## TESTO
==================================================

Da allora è cambiato, tre volte, il governo italiano. Dopo le ultime elezioni la Cina ha perso quello che era il suo principale interlocutore, Luigi Di Maio. Quello che, da ministro degli Affari esteri, riuscì a organizzare a ottobre 2019 un tavolo tecnico alla Farnesina per discutere di come esportare le arance rosse di Sicilia in Cina, nella terra da cui gli agrumi hanno origine . Doveva essere la dimostrazione della forza del Made in Italy. È finita malissimo: un report dell’Osservatorio di Politica internazionale del Parlamento ha calcolato in 162.460 euro il valore delle spedizioni di arance italiane in Cina nel 2019. Per il 2020, 2021 e 2022 l’Istat registra un secco zero alla voce “export di agrumi, freschi o secchi” dall’Italia alla Cina.

==================================================

## RIGHE DEI DATI
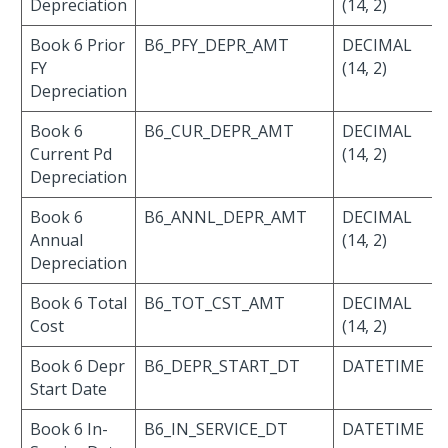
Depreciation
(14, 2)
Book 6 Prior
B6_PFY_DEPR_AMT
DECIMAL
FY
(14, 2)
Depreciation
Book 6
B6_CUR_DEPR_AMT
DECIMAL
Current Pd
(14, 2)
Depreciation
Book 6
B6_ANNL_DEPR_AMT
DECIMAL
Annual
(14, 2)
Depreciation
Book 6 Total
B6_TOT_CST_AMT
DECIMAL
Cost
(14, 2)
Book 6 Depr
B6_DEPR_START_DT
DATETIME
Start Date
Book 6 In-
B6_IN_SERVICE_DT
DATETIME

==================================================

## CONSEGNA
Nel testo sulle arance rosse, quanto valevano le spedizioni di arance italiane in Cina nel 2019, secondo il report dell'Osservatorio di Politica internazionale del Parlamento?

## RISPOSTA
162.460 euro.